Re-Setting Democracy for the Common Good

we the people

I’ve lived through many, many election cycles in my lifetime. I’ve experienced each party putting forth its vision for America and watched as these differing views take shape in a Presidential administration. I’ve also witnessed the changing of the guard in Congress and noted the attendant adjustments in legislative agenda. But I’ve never experienced the vitriol that has characterized the current campaign. I try to ignore the headlines, but a sense of unrest has permeated my soul for months. I don’t see things easing up any time soon.

Despite all this sturm und drang, there’s an even sadder reality for American voters: The will of the people has very little to do with the legislative agenda. Who controls it? Big money.

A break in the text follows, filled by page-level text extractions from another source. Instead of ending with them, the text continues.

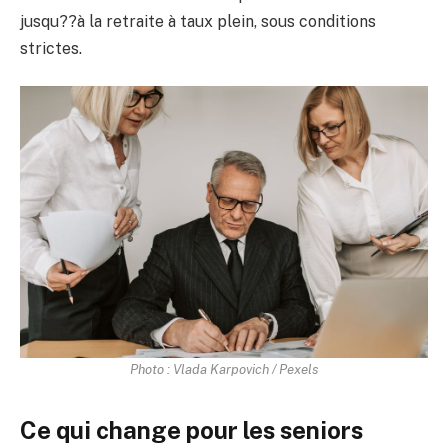
jusqu??à la retraite à taux plein, sous conditions
strictes.
Photo : Vlada Karpovich / Pexels
Ce qui change pour les seniors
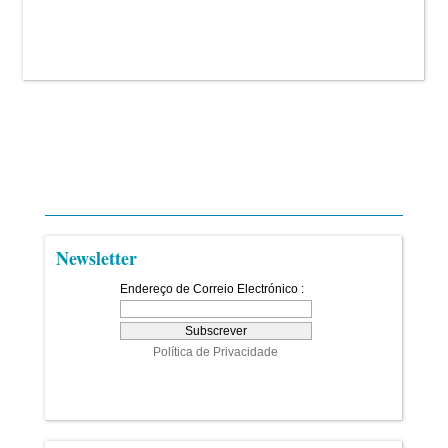
Newsletter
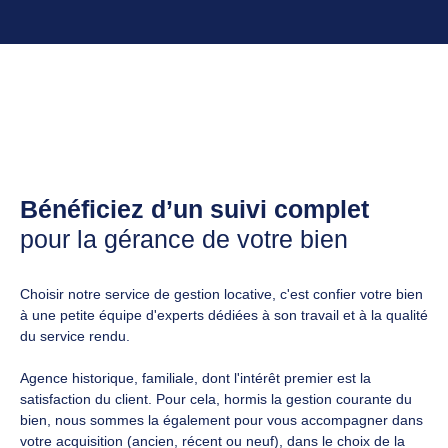
Bénéficiez d’un suivi complet
pour la gérance de votre bien
Choisir notre service de gestion locative, c'est confier votre bien
à une petite équipe d'experts dédiées à son travail et à la qualité
du service rendu.
Agence historique, familiale, dont l'intérêt premier est la
satisfaction du client. Pour cela, hormis la gestion courante du
bien, nous sommes la également pour vous accompagner dans
votre acquisition (ancien, récent ou neuf), dans le choix de la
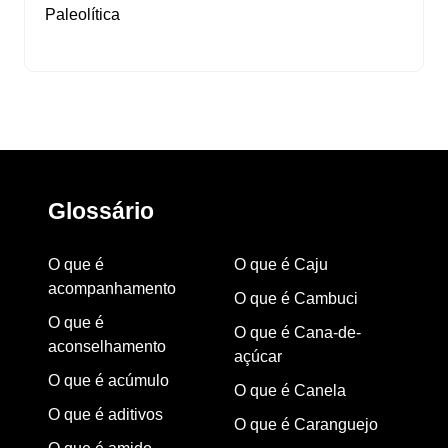
Paleolítica
Glossário
O que é
O que é Caju
acompanhamento
O que é Cambuci
O que é
O que é Cana-de-
aconselhamento
açúcar
O que é acúmulo
O que é Canela
O que é aditivos
O que é Caranguejo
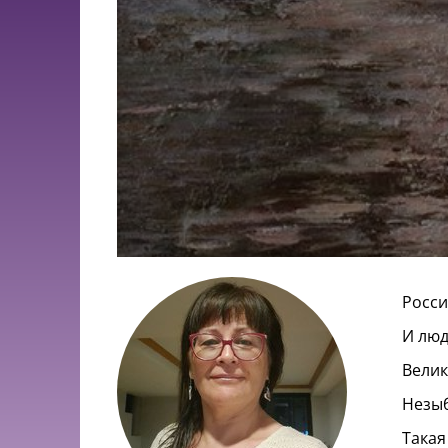
Росси
И люд
Велик
Незыб
Такая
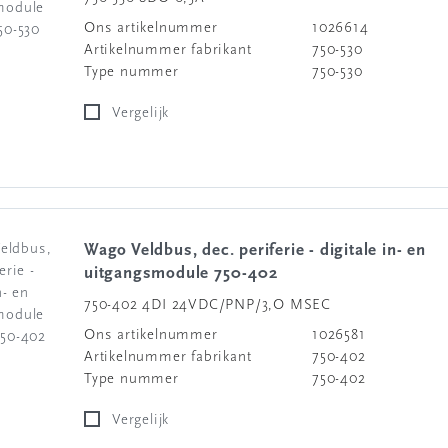
Ons artikelnummer
1026614
Artikelnummer fabrikant
750-530
Type nummer
750-530
Vergelijk
Wago Veldbus, dec. periferie - digitale in- en
uitgangsmodule 750-402
750-402 4DI 24VDC/PNP/3,O MSEC
Ons artikelnummer
1026581
Artikelnummer fabrikant
750-402
Type nummer
750-402
Vergelijk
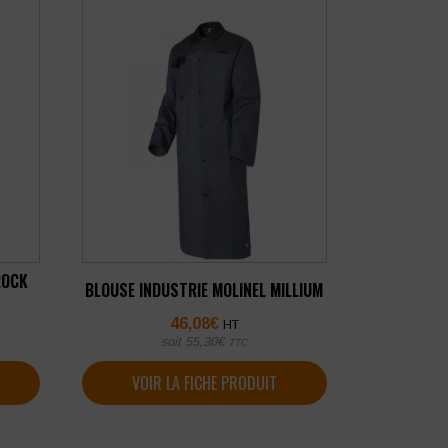
ROCK
BLOUSE INDUSTRIE MOLINEL MILLIUM
46,08
€
HT
soit
55,30
€
TTC
VOIR LA FICHE PRODUIT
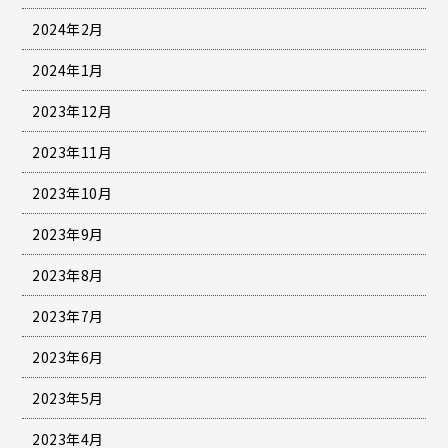
2024年2月
2024年1月
2023年12月
2023年11月
2023年10月
2023年9月
2023年8月
2023年7月
2023年6月
2023年5月
2023年4月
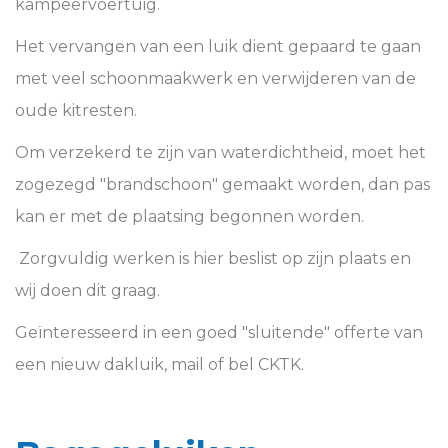
kampeervoertuig.
Het vervangen van een luik dient gepaard te gaan
met veel schoonmaakwerk en verwijderen van de
oude kitresten.
Om verzekerd te zijn van waterdichtheid, moet het
zogezegd "brandschoon" gemaakt worden, dan pas
kan er met de plaatsing begonnen worden.
Zorgvuldig werken is hier beslist op zijn plaats en
wij doen dit graag.
Geïnteresseerd in een goed "sluitende" offerte van
een nieuw dakluik, mail of bel CKTK.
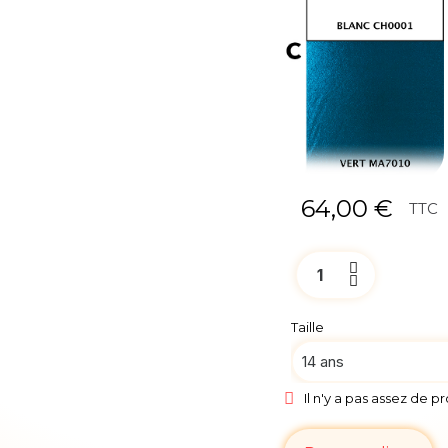
64,00 €
TTC
Taille
Il n'y a pas assez de p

According to Professors Martin Gilens (Princeton University) and Benjamin Page (Northwestern University), “the preferences of the average American appear to have only a minuscule… impact on public policy.” Evidently, of the 200 most politically active companies in the past 5 years, a $5.8 billion in lobbying outlays translated into $4 trillion in taxpayer subsidies and support. Given that Congressional candidates spend most of their time fundraising to build huge campaign war chests, it’s not surprising that they welcome corporate donors and feel obliged to return the favors that are asked of them.

This nation has a lot of problems, and We The People have a huge stake in ensuring that our lawmakers follow our directives in addressing them. That’s why I’m intrigued by the grassroots efforts underway by They’re actively working to reform our political system state-by-state by passing anticorruption laws that will operate within each state and filter up to the federal level over time. Here are core tenets from their proposed Anti-Corruption Act:

  1. Prohibit politicians from raising funds from lobbyists
  2. Prohibit lobbyists from bundling their campaign contributions to increase their control over candidates
  3. Clamp down on the “quid pro quos” by which members of Congress and their staffs get lucrative private employment after their federal service in exchange for favorable legislative treatment while in office
  4. Prohibit Congress members from fundraising during working hours (an activity for which they apparently spend 30-70% of the time we pay them to work for us!)
  5. End secret money with full transparency
  6. End gerrymandering by establishing an independent commission that follows prescribed rules for districting
  7. Let all voters participate in open primaries; let the top 4 vote getters move forward to the general election
  8. Institute rank-ordered voting that lets voters rank candidates in order of preference
  9. Set reasonable term limits for members of Congress
  10. Simplify voter registration
  11. Increase lobbying disclosure and enforcement
  12. Strengthen investigative and prosecutorial powers

In truth, I have not done extensive due diligence on nor have I decided to volunteer my time (or money) to support them. But I’m on board with their views on election reform and the mandate to get Congress to work in our behalf, not for big money interests.

There has been a lot of rhetoric about protecting and defending our democracy on the campaign trail. It seems to me that no matter who wins, it’s time We the People step up and let our voices be heard. That ought to be an issue that could unite us across party lines.